A soft rain had fallen during the night, but when I parked the truck by a thicket of pines just after sunrise, a stiff breeze had started tearing the overcast apart, and patches of blue were showing through the dullness. Shrugging into my bird vest, I ignored the shufflings and impatient whines that s
ounded from the dog box and stood a moment looking across a long soybean field that stretched toward a distant line of pines. I was mentally planning a route that would take me in a big circle to a dozen or so familiar coveys, then bring me to the sundown covey in the late evening. I unlatched the dog box, and the pointer, Mack, exploded from the truck and went through a routine of nervous preliminaries.

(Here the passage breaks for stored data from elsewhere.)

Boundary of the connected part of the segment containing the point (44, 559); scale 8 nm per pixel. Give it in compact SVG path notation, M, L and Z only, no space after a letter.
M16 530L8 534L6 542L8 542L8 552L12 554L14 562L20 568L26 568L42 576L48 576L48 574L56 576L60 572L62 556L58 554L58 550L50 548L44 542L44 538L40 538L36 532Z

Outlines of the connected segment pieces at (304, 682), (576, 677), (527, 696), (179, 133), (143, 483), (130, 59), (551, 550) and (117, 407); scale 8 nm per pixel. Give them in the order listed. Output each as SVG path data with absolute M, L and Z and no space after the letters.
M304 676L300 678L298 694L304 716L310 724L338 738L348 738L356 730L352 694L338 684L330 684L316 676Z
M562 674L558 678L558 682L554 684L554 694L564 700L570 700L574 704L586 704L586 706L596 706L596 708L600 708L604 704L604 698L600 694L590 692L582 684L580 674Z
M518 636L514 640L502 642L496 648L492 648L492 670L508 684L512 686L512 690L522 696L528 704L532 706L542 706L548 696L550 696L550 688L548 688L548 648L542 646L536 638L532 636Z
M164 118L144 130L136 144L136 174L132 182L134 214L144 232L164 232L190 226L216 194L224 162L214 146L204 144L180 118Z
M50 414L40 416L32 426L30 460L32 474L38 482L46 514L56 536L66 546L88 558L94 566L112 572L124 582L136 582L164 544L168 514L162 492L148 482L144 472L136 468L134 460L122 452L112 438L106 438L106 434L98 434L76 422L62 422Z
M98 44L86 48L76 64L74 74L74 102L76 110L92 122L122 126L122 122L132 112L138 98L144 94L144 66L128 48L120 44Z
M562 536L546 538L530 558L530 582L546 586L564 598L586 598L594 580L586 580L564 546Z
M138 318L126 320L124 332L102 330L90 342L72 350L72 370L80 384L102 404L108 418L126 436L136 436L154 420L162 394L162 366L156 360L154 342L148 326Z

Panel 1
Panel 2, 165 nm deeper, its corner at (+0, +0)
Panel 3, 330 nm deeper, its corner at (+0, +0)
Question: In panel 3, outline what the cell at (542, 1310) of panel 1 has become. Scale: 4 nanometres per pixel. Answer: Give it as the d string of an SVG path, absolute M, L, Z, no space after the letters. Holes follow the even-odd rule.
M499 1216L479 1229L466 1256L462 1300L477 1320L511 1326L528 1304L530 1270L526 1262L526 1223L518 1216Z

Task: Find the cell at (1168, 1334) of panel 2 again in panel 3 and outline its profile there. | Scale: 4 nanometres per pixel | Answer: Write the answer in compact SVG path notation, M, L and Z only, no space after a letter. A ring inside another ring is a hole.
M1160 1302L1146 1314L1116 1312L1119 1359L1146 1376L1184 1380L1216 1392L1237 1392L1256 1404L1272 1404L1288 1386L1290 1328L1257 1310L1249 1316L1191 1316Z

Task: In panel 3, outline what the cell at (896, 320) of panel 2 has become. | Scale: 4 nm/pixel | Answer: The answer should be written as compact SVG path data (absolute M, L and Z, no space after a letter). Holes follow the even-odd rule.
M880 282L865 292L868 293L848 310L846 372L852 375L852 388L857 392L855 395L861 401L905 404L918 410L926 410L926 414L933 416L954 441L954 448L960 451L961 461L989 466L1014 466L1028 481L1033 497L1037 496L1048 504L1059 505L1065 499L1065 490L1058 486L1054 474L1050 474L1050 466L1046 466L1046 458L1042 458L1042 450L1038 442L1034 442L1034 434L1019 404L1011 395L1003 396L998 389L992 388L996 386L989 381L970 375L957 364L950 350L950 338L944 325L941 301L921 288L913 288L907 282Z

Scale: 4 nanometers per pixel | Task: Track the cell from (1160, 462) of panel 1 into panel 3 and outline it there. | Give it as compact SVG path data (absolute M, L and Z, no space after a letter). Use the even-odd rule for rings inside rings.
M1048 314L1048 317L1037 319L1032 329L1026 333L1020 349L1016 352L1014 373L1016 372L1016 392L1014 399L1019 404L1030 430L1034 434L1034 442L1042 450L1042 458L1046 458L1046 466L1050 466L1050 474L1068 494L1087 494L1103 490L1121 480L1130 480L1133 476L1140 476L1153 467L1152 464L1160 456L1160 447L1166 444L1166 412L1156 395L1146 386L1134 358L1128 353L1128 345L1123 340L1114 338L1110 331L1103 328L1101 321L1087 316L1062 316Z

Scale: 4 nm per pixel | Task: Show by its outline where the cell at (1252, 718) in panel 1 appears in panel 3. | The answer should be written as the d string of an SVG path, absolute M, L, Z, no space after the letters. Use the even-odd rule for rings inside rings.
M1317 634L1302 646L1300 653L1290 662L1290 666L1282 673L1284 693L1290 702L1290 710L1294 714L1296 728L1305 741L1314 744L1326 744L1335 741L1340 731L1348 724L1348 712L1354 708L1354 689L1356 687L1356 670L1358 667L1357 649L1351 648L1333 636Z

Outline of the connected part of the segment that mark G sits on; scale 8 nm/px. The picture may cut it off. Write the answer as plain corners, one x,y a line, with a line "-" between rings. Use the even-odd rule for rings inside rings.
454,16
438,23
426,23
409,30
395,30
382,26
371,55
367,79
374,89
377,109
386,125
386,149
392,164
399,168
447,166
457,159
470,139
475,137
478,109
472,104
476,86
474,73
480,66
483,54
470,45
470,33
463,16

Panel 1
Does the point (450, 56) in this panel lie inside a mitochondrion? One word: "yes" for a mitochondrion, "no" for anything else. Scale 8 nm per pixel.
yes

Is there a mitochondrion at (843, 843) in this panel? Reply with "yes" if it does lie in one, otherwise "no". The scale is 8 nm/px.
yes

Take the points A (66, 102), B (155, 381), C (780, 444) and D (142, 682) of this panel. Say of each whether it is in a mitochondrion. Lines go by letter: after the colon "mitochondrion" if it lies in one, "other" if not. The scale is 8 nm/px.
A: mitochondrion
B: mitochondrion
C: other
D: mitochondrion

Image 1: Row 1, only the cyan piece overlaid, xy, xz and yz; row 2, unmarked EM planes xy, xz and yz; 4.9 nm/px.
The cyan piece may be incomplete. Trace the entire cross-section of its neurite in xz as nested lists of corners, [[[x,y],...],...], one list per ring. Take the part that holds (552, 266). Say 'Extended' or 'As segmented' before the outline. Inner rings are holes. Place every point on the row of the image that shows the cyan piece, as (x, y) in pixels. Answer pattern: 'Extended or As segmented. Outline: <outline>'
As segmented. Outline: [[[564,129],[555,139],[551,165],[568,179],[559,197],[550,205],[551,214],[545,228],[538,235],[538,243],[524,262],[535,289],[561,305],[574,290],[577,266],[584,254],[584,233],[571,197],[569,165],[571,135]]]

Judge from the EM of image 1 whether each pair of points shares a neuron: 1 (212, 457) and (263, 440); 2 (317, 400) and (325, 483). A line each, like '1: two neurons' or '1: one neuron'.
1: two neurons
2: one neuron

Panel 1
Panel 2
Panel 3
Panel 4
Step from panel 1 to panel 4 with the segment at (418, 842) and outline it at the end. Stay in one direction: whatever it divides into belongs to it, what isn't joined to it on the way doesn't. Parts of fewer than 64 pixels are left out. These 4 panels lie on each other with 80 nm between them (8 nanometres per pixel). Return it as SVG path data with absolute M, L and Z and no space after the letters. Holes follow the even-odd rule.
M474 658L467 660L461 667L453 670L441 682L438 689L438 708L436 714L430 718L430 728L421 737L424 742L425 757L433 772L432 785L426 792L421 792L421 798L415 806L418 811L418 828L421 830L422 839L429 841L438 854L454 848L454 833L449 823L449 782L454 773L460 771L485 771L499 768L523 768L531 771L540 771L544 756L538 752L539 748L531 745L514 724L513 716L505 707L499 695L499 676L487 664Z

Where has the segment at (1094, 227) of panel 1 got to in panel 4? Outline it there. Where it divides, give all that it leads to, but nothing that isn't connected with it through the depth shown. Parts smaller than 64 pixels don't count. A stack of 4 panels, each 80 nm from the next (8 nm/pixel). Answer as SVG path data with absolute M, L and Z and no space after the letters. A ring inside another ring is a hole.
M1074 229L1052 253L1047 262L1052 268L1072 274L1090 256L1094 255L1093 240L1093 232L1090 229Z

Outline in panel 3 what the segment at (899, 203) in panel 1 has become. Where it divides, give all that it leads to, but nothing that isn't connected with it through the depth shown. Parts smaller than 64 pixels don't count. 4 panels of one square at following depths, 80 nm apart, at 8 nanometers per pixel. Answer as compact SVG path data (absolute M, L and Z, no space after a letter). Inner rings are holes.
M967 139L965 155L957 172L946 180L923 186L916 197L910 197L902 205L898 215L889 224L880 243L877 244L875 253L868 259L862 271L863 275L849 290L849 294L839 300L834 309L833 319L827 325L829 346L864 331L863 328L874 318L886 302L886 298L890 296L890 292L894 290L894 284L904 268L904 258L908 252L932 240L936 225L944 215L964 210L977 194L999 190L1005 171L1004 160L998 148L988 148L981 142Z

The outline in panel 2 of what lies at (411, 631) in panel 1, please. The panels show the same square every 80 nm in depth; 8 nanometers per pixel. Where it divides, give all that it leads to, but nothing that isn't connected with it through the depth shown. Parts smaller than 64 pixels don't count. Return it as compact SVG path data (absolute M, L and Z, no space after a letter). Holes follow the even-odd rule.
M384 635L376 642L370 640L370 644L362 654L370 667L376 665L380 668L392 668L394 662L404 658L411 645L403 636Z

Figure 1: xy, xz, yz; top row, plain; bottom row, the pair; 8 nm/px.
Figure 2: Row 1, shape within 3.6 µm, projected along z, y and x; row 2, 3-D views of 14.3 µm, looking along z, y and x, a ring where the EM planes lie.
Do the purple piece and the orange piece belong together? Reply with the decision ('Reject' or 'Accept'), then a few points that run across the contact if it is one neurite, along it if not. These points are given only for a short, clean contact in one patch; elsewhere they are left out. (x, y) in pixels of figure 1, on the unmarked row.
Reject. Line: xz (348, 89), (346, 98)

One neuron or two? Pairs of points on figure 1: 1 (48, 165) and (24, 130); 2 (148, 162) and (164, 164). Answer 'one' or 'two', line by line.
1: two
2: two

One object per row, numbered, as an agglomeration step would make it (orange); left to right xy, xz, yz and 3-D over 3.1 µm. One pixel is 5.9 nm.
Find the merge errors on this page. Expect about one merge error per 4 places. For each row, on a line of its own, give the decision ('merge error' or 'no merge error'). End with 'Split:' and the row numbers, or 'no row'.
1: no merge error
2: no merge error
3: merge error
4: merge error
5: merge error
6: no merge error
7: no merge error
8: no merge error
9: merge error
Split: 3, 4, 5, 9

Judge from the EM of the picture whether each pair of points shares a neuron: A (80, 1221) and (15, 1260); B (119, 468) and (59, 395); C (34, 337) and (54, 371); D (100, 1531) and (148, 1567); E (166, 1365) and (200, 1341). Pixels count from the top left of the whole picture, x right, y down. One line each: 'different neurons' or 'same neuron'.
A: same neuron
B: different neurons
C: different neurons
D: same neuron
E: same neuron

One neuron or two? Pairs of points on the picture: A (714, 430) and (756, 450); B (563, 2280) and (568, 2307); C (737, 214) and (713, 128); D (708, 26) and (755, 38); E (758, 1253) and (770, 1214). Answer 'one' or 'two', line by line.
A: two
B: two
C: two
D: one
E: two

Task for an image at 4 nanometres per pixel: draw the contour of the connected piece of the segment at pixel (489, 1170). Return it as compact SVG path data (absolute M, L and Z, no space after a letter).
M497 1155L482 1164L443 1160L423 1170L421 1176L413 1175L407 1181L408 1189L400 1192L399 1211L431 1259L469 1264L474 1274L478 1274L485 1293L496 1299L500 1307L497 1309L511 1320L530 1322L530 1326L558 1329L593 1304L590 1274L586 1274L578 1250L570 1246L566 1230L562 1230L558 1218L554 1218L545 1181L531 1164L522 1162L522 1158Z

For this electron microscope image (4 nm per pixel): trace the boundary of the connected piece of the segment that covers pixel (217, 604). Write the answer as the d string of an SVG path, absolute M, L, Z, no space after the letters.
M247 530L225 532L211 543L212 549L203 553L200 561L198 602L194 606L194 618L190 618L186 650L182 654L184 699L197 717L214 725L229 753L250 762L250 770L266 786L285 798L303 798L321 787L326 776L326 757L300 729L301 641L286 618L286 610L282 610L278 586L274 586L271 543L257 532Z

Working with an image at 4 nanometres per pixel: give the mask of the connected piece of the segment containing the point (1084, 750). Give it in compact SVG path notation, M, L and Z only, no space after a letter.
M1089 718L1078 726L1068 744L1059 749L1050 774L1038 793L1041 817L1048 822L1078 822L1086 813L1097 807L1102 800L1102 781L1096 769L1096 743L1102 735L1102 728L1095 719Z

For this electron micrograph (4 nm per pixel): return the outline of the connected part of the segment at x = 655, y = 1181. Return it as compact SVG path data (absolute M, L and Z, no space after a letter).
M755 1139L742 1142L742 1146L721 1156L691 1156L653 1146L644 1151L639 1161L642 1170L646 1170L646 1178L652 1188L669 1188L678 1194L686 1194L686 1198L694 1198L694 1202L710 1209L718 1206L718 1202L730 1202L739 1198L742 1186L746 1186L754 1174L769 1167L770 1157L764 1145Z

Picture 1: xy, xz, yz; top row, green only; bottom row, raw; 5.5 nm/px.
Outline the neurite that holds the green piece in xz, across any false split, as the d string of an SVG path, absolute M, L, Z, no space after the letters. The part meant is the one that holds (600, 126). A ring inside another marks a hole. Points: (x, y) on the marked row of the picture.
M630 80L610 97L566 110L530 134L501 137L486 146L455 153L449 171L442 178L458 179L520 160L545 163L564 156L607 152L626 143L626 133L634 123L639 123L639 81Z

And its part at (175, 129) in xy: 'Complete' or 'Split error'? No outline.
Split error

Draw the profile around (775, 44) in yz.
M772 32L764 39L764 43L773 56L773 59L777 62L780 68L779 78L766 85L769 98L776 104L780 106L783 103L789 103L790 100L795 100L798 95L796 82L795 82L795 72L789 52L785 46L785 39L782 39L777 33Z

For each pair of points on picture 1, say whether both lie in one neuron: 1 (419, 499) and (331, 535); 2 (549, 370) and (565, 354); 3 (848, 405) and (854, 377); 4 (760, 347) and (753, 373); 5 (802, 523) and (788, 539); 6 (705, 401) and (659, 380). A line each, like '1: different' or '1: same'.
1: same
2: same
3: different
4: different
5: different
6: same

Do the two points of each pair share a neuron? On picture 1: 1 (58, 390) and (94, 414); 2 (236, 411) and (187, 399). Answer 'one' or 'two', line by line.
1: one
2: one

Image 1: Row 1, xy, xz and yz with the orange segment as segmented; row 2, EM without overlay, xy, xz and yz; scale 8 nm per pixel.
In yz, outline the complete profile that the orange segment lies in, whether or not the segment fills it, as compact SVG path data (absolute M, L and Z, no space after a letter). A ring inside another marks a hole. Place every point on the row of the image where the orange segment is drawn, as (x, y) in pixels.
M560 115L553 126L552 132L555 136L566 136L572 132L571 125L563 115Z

I did the same, checking my bulging coat for shells, lunch and coffee. Then I clicked the double shut and stepped into the sedge alongside the field, calling: “All right, Mack. Look around!”
The pointer loped away in that deceptive, ground-eating gait that was his way of going. At age four, he had not exactly developed into the close worker I had been wanting. His predecessors who had run these fields in decades before were big-going speedsters suited to those times. Controlled burning and wide-roaming livestock kept the woodlands open then. Now most of the forests were so choked with brush and vines that wide-working dogs brought a legacy of frustration. Mack was easy to handle but tended to bend out too far from the gun unless checked back frequently. I really hated hearing myself say “Hunt close!” so often, but I hated even worse those agonizing slogging searches when he went on point in some dark corner of the swamp a quarter-mile from where I thought he’d been working.